◆ Предложенный текст:
++++++++

Вне всяких сомнений, Александр Васильевич был великим полководцем, но никак не ученым в академическом смысле слова. В нем нужно видеть военачальника-практика, каковым являлись, скажем, маршалы Георгий Жуков и Константин Рокоссовский, а подлинным военным ученым можно назвать генерал-майора Александра Свечина.
Кроме того, важно понимать, что военная наука немыслима без познания не только собственно военной составляющей, но также экономической и политической. Интересовался ли Александр Васильевич подобной проблематикой? Вопрос риторический, что, еще раз подчеркну, никоим образом не принижает его величие как полководца.
«Суворову были неведомы поражения, он сражался с лучшими полководцами своего времени. Не довелось ему встретиться на поле боя лишь с Наполеоном, о чем Александр Васильевич весьма сожалел, считая «наказанием за грехи». Тем не менее генералиссимус, говоря современным языком, создал научно-полководческую модель военного искусства, позволившую уже его ученикам успешно бить наполеоновские войска. Причем бить по-русски, как завещал Суворов, полагая, что в основе военного искусства всегда национальная школа».
Битых Суворовым Хаджи Абдул Резака, Юсуф-пашу, генерал-лейтенанта Томаша Вавжецкого трудно назвать лучшими полководцами своего времени. Но, безусловно, таковыми являлись наполеоновские военачальники: маршал Жак Макдональд и дивизионный генерал Бартелеми Жубер.
Национальная школа? Аргументы, пожалуйста. Автор их не проводит, равно как не разъясняет смысл, по всей видимости, именно им изобретенного странноватого термина «научно-полководческая модель», во всяком случае мне он не встречался до того дня, как я ознакомился с данной статьей.
Позволю себе вернуться к цитате о безвестных современных историках, не оставляющих Бонапарту шанса на победу при встрече с Суворовым. Дело в том, что крупнейшим отечественным да и, пожалуй, мировым специалистом по Наполеоновским войнам и армии Бонапарта является Олег Валерьевич Соколов. С биографией великого корсиканца, равно как и проведенными им кампаниями, он знаком досконально – наверное, как никто другой ни в России, ни за рубежом.
Беру на себя смелость утверждать: Соколов, мягко говоря, не согласился бы с приведенным выше утверждением. При этом в своей фундаментальной работе «Битва двух империй» историк обращает внимание на характеристику, данную Александром Васильевичем Наполеону после блестяще проведенной им Итальянской кампании; не штампованную: «Далеко шагает молодец. Пора унять», а настоящую, полную не только уважения, но и восхищения:
«О, как шагает этот юный Бонапарт! Он герой, он чудо-богатырь, он колдун! Он побеждает и природу, и людей; он обошел Альпы, как будто их и не было вовсе; он спрятал в карман грозные их вершины, а войско затаил в правом рукаве своего мундира. Казалось, что неприятель только тогда замечал его солдат, когда он их устремлял, словно Юпитер свою молнию, сея повсюду страх и поражая рассеянные толпы австрийцев и пьемонтцев.

++++++++

◆ Исходные данные:
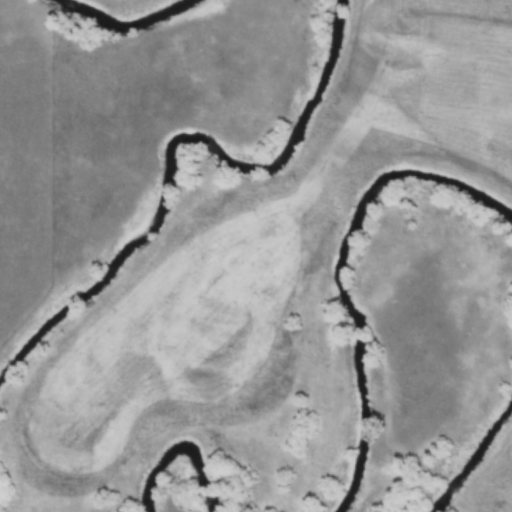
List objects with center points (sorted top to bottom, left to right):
crop: (273, 239)
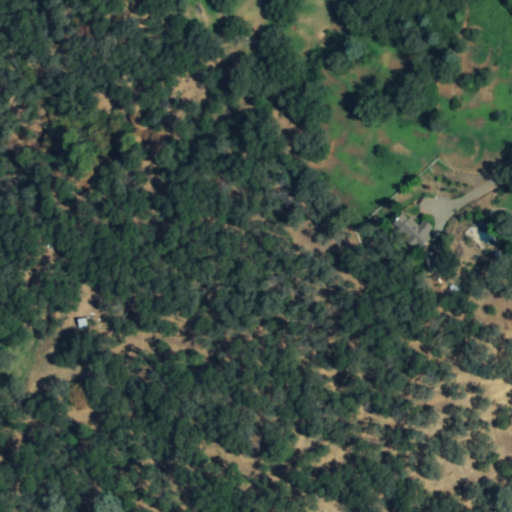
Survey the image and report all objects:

++++++++

◆ Список задач:
**A.** Кого автор текста о Суворове называет подлинным военным ученым?
**B.** Напишите продолжение текста о Суворове.
Приведенные выше строки для работы не понадобятся.

◆ Ответы по задачам:
**A.** Генерал-майора Александра Свечина.

**B.**
О, как он шагает! Лишь только вступил он на путь военачальника, как разрубил гордиев узел тактики. Не заботясь о численности, он везде нападает на неприятеля и разбивает его по частям. Он знает, что такое неодолимая сила натиска, и в этом все. Его противники будут упорствовать в своей вялой тактике, подчиненной кабинетным перьям, а у него военный совет в голове. В действиях свободен он как воздух, которым дышит. Он ведет полки, бьется и побеждает по воле своей!».
Исходя из этой характеристики получается, что и Суворов, и Наполеон – представители одной школы. Разве не так? Но что за национальность у этой школы? Когда Суворова попросили назвать лучших, с его точки зрения, полководцев, он ответил: «Ганнибал, Цезарь и Наполеон». Вне всяких сомнений, он хотел с Бонапартом сразиться, но вот кто бы победил – вопрос останется открытым навсегда.
«Умами (после Наполеоновских войн. – И. Х.) всецело овладел величайший из варваров Клаузевиц, его рационалистические теории совершенно заслонили дух православной русской культуры, создавшей «Науку побеждать». Увлекаясь иностранщиной, мы недооценили Суворова».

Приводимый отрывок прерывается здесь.